Dabei gab es  meiner Meinung nach zwei Momente, die geeignet waren, durch entsprechende Vertiefung zu Antworten auf die Ausgangsfrage zu kommen.

Erstens, als Springer-Biograf Michael Jürgs fragte  wo heute die charismatischen, visionären Verlegertypen wären, die noch an das glaubten, was sie täten, um eine Idee wider Skeptikern und ersten Misserfolgen bis zum triumphalen Erfolg durchzuziehen. (Er gab die Antwort gleich mit: Solche Typen gäbe es nicht, außer vielleicht Jakob Augstein, der an den Freitag glaube). Darauf stellte Guardian-Redakteurin Mercedes Bunz in Frage, ob es heute überhaupt solche durchsetzungswilligen Einzelpersonen braucht, um publizistisch und gesellschaftlich wirkungsvolle Medien(-Projekte) umzusetzen. Dieser Gedanke wurde durch den Bonmot-Top-Scorer der Runde, Friedrich Küpperbusch, gut aufgenommen, durch einen seiner zahlreichen „so toll war Springer gar nicht“-Beiträge.  Die Charismatiker-Frage kam erneut hoch, als Herr Turner von vermeintlichen Geistesblitzen des Facebook-Machers Marc Zuckerberg schwärmte, die den Erfolg des sozialen Netzwerks begründen würden. Aha! Nicht selten werden ja die Erfolge der für Massenmedien relevanten Plattformen Facebook, Google, iTunes/AppStore (Apple) gerne den Fähigkeiten der Figuren Zuckerberg, Brin/Page und Steve Jobs zugeschrieben, nicht zu vergessen Wikileaks‘ Julian Assange. An dieser – von den Medien überkultivierten – Personalisierungsfrage hätte sich also trefflich diskutieren lassen, am besten, wenn es dazu  informierten und kompetenten Input gegeben hätte, etwa über Erfolgsmodelle, die kollektiv oder kooperativ funktionieren. Doch leider war offenbar die eitle „so war Springer“- und „so-ist-die-BILD“-Deutelei wichtiger.
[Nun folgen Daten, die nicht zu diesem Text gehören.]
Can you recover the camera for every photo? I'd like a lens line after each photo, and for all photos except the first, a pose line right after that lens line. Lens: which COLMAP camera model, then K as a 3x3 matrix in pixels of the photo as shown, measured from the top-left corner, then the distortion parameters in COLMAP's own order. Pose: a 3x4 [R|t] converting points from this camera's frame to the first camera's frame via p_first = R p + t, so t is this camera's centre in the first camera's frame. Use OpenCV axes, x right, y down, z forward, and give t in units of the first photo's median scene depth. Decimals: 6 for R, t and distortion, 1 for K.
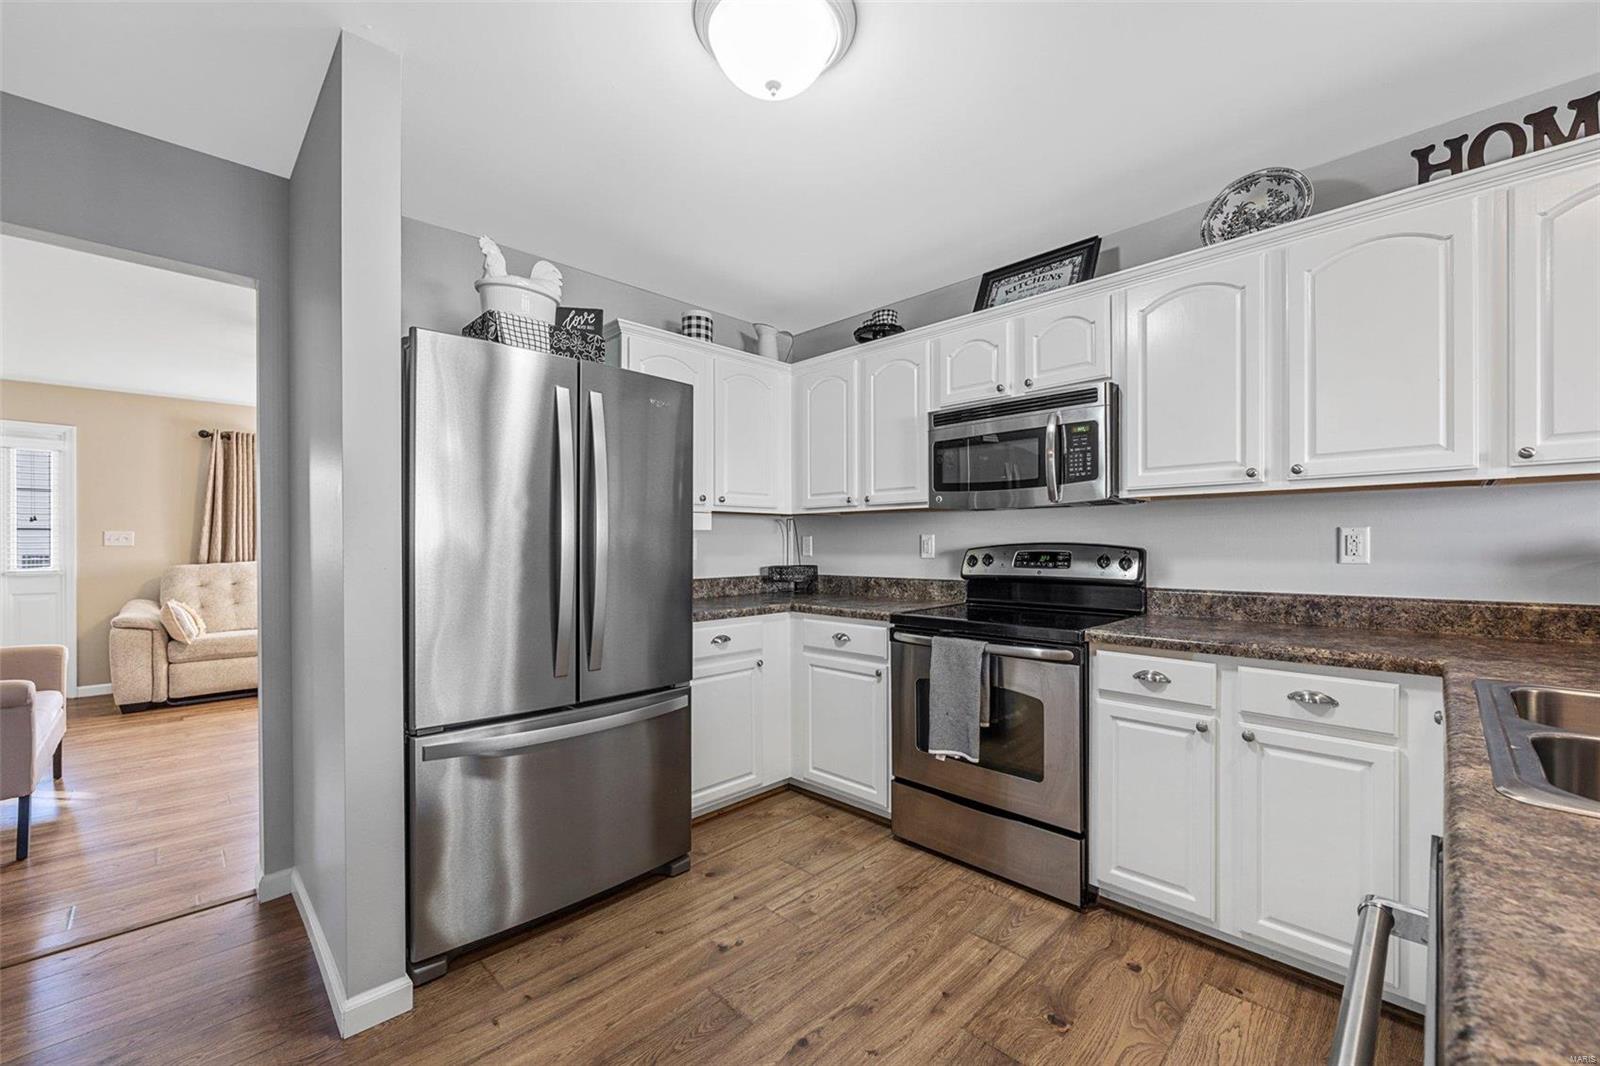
lens RADIAL K [[647.2, 0, 803.7], [0, 647.2, 543.5], [0, 0, 1]] dist [0.000442, -0.000110]
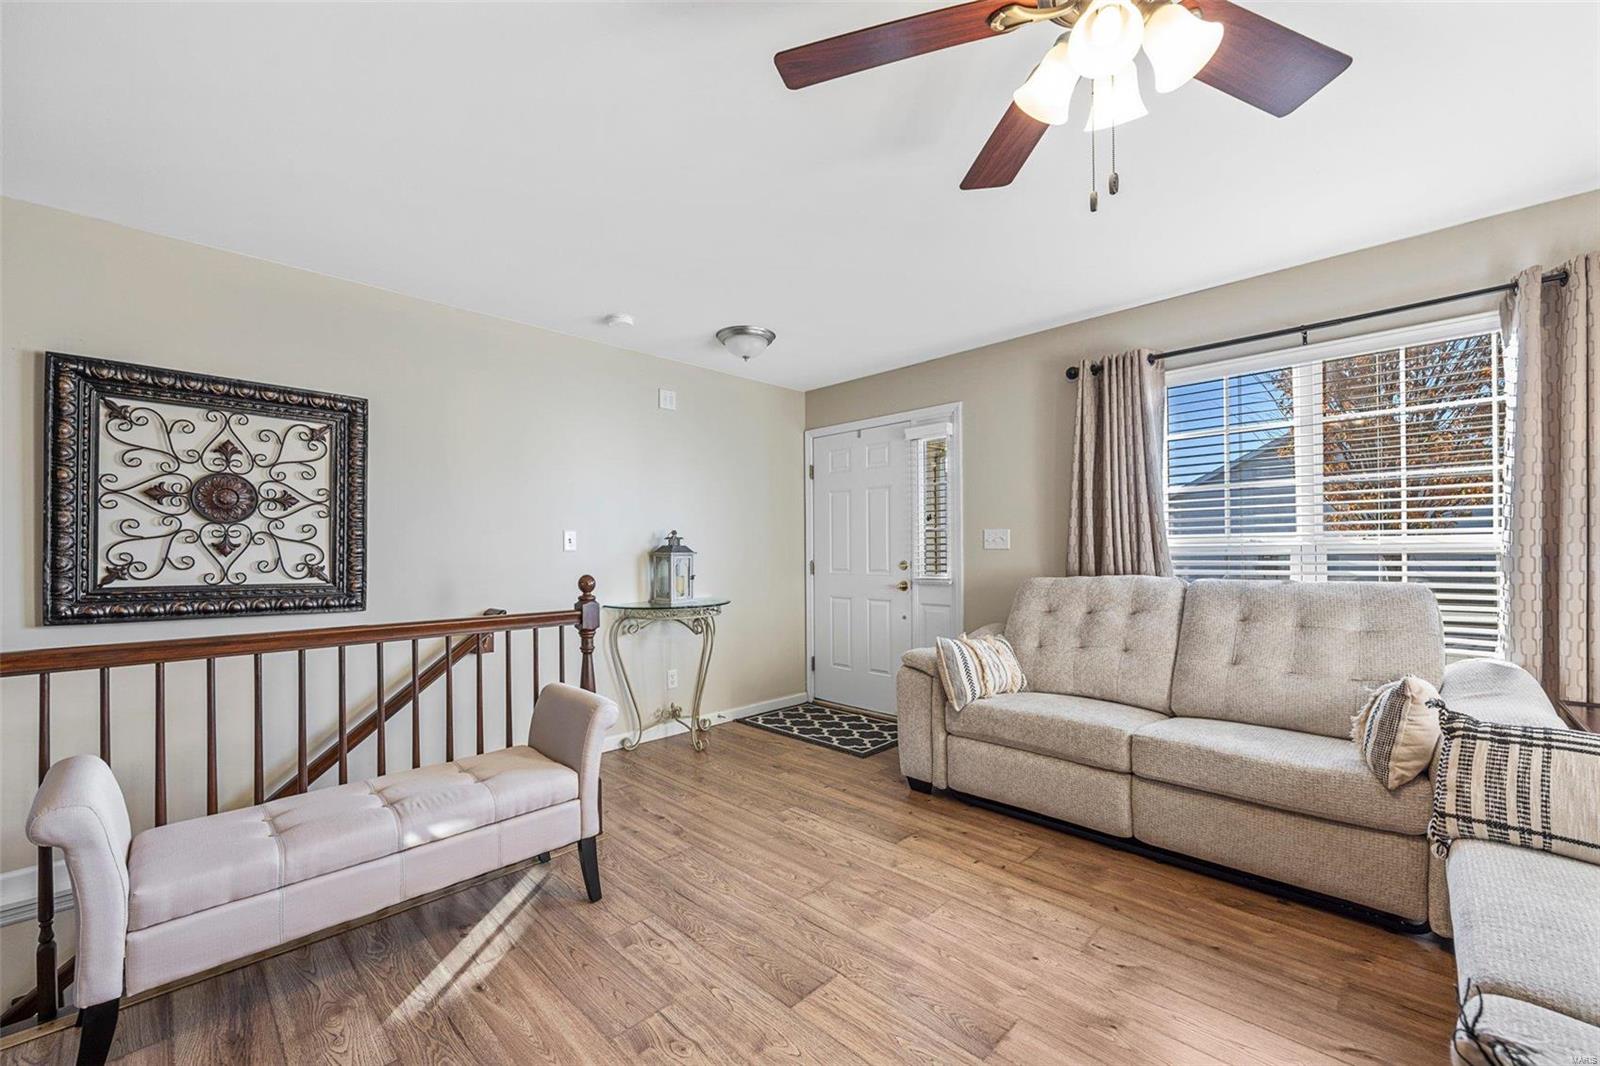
lens RADIAL K [[647.2, 0, 803.7], [0, 647.2, 547.9], [0, 0, 1]] dist [0.000442, -0.000110]
pose [[0.007684, -0.002107, -0.999968, -0.321548], [0.007083, 0.999973, -0.002053, 0.002566], [0.999945, -0.007067, 0.007699, 0.806064]]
Zweitens, als Mercedes Bunz erklärte, dass sich für jede (Internet-)Öffentlichkeit, die durch Journalisten, Publizisten oder Blogger geschaffen würde, stets auch eine Industrie fände, die diese Öffentlichkeit nutzen und für diese Nutzung bezahlen wolle. Ob sie damit Finanzierung durch Werbung meinte – auf diese hatte Springer damals gesetzt und so funktionieren die Geschäftsmedien der allermeisten Massenmedien bis heute – oder vielleicht Finanzierung via Sponsoring oder Stiftungen, das blieb offen. Weil es den Moderator und die Runde offenbar gar nicht weiter interessierte. Ich halte das hingegen für die Gretchenfrage bei der Suche nach neuen Konstruktionen für erfolg- und einflussreiche Massenmedien. Geht es nicht auch heute – oder besonders heute – darum, insbesondere die Medien, die Massenmeinung bildend und repräsentieren unabhängig von jeglichen „Nutzungen“ zu halten, ob nun seitens Industrien, Wirtschaft, Parteien und Verbänden? Doch leider war den Beteiligten wichtiger, doch noch die offenbar unvermeidliche „Guttenberg-und-die-BILD“-Debatte zu führen.

Fazit: Welches Medienformat, welche publizistische Plattform heute und morgen eine breite Öffentlichkeit erreicht, sie informiert und unterhält und repäsentiert und damit Politik und Staat nachgiebig beeindruckt, an dieser Ausgangsfrage plauderte diese „tazlaberei“ ohne echten Ertrag munter vorbei. Sehr schade.